# Homework Help: Intro Physics Help

1. Sep 9, 2007

### perfect_piccolo

A tortoise can run with a speed of 10.3 cm/s, and a hare can run 19.7 times as fast. In a race, they both start at the same time, but the hare stops to rest for 119 seconds. The tortoise wins by a shell (18.2 cm). How long does the race take?

2. Relevant equations

The only thing we've even covered so far is speed = d/t and v=delta x/delta t

3. The attempt at a solution

This is my first time ever taking a physics course and I just don't seem to be getting it. Can anyone help me set up some sort of equation that I would use to solve this problem? I've tried setting up two equations and then using substitution to try to solve for t, but my answers seem to come out to negative numbers. Am I even on the right track with this? Thanks so much

2. Sep 9, 2007

### learningphysics

Can you write out the equations you used and show how you tried to work the problem? We will guide you along in the process...

3. Sep 9, 2007

### perfect_piccolo

what I tried to do was set up two equations so that I could end up solving for t(time)

First I figured out that if the hare was going 19.7 times faster, he would be going 202.9 cm/s

so I had d total = 18.2 cm + d one and speed = d/t = 202.9 = d/t, so d=202.9t

then

speed = (18.2 cm + d one)/ t

10.3= (18.2 cm + 202.9t)/t

10.3 t = 18.2 cm + 202.9 t

t = -0.09

Which of course doesn't make sense. I don't think I'm using the right equations in the beginning of the problem.

4. Sep 9, 2007

### learningphysics

You're almost there... the only thing you missed was that if the turtle races for t seconds.... hare only races for t - 119.

### PROVIDED MATERIAL:
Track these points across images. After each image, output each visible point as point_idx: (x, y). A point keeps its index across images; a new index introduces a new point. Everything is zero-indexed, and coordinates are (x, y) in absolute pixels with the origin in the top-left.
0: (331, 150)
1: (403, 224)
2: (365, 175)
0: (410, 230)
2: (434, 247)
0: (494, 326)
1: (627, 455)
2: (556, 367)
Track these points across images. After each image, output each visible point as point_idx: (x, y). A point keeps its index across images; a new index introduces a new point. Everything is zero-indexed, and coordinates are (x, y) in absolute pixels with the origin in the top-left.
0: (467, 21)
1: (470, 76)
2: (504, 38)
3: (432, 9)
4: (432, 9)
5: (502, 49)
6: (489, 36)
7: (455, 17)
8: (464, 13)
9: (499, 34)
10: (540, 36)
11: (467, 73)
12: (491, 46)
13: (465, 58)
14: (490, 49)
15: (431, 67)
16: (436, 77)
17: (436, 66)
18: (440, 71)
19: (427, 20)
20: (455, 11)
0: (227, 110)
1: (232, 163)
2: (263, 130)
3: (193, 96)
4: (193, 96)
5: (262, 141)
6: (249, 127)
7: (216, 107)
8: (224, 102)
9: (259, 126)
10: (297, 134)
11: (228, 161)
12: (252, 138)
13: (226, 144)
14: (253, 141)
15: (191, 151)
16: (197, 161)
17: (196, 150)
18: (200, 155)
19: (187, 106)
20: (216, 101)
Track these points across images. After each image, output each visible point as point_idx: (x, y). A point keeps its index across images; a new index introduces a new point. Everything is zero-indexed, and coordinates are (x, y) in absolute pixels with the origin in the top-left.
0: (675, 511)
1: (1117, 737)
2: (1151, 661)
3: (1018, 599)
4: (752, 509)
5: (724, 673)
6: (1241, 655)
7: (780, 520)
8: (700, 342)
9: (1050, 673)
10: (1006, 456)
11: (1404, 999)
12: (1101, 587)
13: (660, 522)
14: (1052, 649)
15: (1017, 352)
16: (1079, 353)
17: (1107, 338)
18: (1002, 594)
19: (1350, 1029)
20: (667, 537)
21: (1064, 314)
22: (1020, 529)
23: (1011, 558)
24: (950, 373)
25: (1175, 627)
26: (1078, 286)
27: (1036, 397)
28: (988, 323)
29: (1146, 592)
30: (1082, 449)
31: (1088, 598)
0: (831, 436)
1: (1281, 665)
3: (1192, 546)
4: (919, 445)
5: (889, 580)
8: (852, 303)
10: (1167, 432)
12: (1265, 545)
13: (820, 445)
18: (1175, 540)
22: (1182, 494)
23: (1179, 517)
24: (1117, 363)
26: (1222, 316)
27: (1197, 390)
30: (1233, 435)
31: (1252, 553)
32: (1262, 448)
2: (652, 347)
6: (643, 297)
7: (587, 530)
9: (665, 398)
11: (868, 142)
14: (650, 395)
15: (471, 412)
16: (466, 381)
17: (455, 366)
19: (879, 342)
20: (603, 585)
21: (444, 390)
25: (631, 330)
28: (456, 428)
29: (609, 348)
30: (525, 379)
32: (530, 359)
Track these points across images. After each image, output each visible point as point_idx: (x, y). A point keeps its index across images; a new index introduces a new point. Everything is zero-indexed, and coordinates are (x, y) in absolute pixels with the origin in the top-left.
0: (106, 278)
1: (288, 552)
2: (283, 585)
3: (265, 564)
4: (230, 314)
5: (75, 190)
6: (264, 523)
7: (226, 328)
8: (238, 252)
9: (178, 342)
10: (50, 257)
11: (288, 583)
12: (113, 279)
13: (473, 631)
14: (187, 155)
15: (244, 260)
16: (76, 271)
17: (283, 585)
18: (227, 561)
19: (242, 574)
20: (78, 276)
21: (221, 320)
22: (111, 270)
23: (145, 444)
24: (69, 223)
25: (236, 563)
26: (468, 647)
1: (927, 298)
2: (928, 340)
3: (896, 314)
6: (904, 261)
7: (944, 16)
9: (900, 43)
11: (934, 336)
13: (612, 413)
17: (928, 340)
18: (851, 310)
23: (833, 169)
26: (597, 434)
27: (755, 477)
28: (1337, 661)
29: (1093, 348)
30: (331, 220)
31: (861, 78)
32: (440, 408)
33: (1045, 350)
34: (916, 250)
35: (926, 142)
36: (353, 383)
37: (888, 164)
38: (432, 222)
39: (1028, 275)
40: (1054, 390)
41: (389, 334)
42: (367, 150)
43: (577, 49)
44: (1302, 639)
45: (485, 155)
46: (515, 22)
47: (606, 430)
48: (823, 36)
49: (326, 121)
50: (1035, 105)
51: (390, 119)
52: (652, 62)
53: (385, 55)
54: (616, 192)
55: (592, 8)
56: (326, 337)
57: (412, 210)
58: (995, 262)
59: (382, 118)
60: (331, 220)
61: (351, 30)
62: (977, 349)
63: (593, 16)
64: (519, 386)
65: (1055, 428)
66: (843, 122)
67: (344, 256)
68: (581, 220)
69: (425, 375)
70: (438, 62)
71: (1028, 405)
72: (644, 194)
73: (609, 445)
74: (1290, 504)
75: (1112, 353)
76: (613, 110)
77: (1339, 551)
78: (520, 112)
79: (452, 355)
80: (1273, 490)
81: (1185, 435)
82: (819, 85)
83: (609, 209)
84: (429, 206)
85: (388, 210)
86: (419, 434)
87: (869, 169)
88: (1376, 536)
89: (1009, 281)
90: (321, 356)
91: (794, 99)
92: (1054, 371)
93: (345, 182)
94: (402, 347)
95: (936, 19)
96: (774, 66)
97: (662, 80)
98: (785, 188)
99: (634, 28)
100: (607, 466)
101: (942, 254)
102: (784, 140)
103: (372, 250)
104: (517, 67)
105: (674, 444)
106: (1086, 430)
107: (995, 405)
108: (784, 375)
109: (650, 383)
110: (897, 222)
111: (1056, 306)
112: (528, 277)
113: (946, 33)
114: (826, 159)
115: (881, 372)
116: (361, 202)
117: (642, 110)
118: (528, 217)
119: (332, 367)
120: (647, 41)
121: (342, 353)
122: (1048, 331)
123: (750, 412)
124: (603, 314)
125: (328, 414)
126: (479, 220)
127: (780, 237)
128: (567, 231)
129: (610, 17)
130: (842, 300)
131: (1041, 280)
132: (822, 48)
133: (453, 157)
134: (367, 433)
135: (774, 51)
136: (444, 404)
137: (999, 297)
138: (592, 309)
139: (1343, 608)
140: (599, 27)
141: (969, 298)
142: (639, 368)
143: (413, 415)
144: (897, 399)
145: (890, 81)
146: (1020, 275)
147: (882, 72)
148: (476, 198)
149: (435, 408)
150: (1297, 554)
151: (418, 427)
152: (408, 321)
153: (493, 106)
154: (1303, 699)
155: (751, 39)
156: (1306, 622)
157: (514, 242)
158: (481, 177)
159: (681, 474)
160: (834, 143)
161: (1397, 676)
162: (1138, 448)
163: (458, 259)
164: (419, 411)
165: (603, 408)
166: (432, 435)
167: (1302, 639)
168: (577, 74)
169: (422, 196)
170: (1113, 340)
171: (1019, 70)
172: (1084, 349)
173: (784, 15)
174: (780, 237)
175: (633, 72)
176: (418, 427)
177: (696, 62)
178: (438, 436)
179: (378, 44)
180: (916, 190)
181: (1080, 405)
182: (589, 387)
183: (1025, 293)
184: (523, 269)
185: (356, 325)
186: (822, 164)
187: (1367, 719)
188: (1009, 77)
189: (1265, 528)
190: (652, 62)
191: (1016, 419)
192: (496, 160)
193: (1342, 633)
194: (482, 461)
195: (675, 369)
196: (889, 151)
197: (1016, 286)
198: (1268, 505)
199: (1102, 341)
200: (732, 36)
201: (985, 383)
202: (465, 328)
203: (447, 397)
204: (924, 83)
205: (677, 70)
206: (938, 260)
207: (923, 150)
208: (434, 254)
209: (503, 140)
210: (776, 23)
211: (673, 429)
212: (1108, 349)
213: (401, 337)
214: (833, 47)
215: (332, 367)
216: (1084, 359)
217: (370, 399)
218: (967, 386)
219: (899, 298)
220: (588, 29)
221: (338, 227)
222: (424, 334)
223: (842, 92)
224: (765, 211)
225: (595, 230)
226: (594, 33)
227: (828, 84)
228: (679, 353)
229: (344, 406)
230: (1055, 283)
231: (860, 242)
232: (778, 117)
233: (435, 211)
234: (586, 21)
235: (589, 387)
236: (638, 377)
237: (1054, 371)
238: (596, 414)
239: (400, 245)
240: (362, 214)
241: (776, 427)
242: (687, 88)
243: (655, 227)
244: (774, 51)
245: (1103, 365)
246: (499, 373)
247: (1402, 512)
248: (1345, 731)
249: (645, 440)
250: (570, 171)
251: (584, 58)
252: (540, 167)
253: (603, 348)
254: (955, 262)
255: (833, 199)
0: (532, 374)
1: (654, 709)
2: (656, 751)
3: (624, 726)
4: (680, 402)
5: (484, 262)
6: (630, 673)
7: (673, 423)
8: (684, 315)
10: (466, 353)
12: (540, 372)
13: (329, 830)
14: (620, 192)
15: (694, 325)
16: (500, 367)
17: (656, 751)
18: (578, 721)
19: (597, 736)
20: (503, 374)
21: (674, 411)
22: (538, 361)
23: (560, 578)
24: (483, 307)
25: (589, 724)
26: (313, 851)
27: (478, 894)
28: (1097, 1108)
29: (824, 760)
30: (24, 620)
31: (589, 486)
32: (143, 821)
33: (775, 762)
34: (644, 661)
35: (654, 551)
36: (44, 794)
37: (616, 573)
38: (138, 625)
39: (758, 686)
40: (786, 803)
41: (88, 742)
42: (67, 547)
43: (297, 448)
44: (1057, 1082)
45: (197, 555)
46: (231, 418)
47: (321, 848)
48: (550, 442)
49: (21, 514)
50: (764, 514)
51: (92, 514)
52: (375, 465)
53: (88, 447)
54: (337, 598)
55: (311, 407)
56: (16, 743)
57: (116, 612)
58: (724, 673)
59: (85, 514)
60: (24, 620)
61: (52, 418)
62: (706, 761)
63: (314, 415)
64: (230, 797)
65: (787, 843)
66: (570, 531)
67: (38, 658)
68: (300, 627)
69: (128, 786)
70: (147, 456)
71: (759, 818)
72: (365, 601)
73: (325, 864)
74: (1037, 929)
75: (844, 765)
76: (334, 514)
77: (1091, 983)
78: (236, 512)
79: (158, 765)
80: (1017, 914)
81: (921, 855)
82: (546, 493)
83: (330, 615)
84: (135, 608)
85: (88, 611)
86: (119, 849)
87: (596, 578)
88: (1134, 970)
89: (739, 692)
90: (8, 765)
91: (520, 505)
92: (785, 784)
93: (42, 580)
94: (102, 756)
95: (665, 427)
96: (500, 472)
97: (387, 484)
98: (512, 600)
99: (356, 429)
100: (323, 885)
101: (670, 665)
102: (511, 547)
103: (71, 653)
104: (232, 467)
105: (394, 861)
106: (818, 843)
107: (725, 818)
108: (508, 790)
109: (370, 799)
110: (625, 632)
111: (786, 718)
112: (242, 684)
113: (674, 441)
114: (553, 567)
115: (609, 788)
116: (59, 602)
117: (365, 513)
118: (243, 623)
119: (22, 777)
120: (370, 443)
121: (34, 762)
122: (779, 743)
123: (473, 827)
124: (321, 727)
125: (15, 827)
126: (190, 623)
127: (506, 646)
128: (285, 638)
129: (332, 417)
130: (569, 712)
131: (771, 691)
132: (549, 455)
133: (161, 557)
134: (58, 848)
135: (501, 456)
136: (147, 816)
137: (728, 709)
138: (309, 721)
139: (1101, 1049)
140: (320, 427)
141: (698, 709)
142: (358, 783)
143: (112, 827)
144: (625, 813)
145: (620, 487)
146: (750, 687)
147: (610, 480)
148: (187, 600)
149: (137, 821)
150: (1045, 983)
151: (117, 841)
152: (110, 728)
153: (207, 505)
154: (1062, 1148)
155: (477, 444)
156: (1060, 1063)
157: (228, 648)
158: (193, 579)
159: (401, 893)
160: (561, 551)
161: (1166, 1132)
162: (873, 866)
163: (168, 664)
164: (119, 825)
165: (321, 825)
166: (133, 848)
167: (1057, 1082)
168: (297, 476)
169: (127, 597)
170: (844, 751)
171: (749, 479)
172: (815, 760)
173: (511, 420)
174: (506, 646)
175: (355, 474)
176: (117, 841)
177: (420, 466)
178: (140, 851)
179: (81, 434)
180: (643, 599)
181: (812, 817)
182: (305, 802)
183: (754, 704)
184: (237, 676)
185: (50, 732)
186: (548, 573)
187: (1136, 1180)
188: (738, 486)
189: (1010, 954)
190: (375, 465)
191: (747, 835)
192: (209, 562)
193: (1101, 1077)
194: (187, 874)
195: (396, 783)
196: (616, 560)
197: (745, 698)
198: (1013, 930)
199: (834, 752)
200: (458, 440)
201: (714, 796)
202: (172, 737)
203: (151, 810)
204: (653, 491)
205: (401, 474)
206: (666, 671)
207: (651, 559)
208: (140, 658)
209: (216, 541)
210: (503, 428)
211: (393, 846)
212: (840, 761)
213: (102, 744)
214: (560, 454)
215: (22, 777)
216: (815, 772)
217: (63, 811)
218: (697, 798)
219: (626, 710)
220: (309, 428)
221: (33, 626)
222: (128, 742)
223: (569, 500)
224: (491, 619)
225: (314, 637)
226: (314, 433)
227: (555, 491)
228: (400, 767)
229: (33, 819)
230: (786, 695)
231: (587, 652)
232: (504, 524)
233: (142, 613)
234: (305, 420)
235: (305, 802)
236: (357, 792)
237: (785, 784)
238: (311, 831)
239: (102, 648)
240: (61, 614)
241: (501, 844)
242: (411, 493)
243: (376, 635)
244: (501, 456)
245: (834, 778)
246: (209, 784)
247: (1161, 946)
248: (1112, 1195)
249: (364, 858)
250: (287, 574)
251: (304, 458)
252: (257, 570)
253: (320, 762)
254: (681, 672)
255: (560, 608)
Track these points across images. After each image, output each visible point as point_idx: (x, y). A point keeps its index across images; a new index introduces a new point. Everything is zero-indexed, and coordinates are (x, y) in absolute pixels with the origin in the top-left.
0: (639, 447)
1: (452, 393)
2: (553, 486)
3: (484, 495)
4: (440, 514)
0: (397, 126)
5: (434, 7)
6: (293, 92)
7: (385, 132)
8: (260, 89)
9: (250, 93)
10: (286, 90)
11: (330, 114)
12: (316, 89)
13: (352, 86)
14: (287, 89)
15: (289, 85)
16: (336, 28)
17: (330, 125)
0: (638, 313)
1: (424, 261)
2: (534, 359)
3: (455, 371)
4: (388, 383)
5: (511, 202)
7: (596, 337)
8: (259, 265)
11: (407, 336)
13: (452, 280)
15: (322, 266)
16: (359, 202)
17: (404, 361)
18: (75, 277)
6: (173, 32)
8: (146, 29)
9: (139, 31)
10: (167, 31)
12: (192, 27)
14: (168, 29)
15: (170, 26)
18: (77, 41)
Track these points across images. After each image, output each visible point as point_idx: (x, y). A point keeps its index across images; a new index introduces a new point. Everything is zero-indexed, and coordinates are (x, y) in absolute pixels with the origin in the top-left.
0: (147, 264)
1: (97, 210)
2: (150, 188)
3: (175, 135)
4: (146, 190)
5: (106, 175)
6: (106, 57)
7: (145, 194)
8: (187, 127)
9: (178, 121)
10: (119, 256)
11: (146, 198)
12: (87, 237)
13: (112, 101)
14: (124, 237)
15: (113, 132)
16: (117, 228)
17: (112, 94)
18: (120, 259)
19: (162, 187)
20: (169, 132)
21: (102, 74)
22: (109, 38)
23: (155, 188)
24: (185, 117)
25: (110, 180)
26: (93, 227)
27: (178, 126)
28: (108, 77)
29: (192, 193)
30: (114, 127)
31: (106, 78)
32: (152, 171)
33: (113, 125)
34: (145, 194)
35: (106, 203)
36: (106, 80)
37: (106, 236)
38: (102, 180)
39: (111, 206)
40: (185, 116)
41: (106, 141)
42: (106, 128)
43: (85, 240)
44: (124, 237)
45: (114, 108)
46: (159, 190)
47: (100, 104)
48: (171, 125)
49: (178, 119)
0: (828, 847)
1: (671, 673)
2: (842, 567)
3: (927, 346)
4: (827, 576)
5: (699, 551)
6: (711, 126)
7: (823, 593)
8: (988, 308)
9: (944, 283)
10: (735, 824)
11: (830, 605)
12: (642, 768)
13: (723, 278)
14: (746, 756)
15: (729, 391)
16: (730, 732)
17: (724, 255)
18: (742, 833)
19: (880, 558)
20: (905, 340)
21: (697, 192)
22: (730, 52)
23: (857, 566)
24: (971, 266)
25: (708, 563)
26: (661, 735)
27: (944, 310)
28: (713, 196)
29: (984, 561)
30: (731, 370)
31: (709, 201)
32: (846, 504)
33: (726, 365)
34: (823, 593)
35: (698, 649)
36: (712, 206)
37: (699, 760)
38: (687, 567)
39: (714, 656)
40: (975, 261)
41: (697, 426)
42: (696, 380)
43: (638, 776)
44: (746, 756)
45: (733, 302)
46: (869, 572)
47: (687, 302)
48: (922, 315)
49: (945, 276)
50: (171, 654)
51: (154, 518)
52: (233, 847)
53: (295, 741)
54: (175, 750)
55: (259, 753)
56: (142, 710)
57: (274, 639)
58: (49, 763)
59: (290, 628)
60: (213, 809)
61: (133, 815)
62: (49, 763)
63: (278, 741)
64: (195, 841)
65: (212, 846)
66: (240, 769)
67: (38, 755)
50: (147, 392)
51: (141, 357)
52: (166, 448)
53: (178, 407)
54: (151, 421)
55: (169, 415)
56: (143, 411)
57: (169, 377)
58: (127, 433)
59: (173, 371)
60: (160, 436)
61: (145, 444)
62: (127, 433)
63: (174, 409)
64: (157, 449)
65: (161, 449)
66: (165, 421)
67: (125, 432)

### REQUIREMENT 1:
In the tortoise-and-hare physics thread, what speed did the poster work out for the hare?
### REQUIREMENT 2:
Continue the tortoise-and-hare physics thread from its last post.
The lines after the thread are separate material and are not part of it.

### RIGHT ANSWER 1:
202.9 cm/s.

### RIGHT ANSWER 2:
So everything you did looks right except done = 202.9(t -119)

Only one suggestion I'd make is labelling your variables a little differently... like dhare (distance travelled by hare)... speedturtle... just to make sure that you don't get the turtle and hare variables mixed up.

5. Sep 12, 2007

### perfect_piccolo

Hey thanks so much, I finally got the right answer! :D

I'm having trouble with this one too...

Runner A is initially 3.8 mi west of a flagpole and is running with a constant velocity of 5.96 mi/h due east. Runner B is initially 2.94 mi east of the flagpole and is running with a constant velocity of 4.92 mi.h due west. How far are the runners from the flagpole when they meet? (West is positive and east is negative)

So what I've done is this:

d (total) = 6.74 - d

and

4.92 = d/t
4.92t=d
t=d/4.92

so then:

5.96=6.74 - d / t
5.96 = 6.74 - d / (d / 4.92)
5.96d + 1.2113=6.74-d
6.96d=5.527
d=0.794

(Which of course is wrong...although I'm getting pretty good at getting the wrong answer)

Can you see where I'm going wrong at...

Thanks!

6. Sep 12, 2007

### learningphysics

Cool! no prob.

this isn't the time that they meet. If the other runner was at rest, then it would be... but since both runners are moving towards each other, the time will be less than this.

I recommend writing the equation for the position of each of the two runners relative to the flagpole. Take west as negative... east as positive... so at t = 0, position of runner A is -3.8. at t=0, position of runner B is 2.94

write the equations for position of each of the two runners at any time t.

don't worry about getting the wrong answer... part of the learning process... all these problems take experience... making mistakes etc...

7. Sep 12, 2007

### perfect_piccolo

hmmmm I'm not sure if I understand what you mean here:

I recommend writing the equation for the position of each of the two runners relative to the flagpole. Take west as negative... east as positive... so at t = 0, position of runner A is -3.8. at t=0, position of runner B is 2.94

write the equations for position of each of the two runners at any time t.

====

Does that mean that for runner a t=d-3.8 mi/5.96 mi/h and for runner b t - d+2.94 mi/ 4.92 mi/h, or am I way off here?

8. Sep 12, 2007

### learningphysics

Oops... I apologize... your original work is right... I misunderstood... So d is the distance travelled by the 4.92 runner... and 6.74 - d is the distance travelled by the 5.96 runner.

I think your mistake was just algebra:

You should have parentheses here:
5.96=(6.74 - d)/ t
5.96 = (6.74 - d)/(d/4.92)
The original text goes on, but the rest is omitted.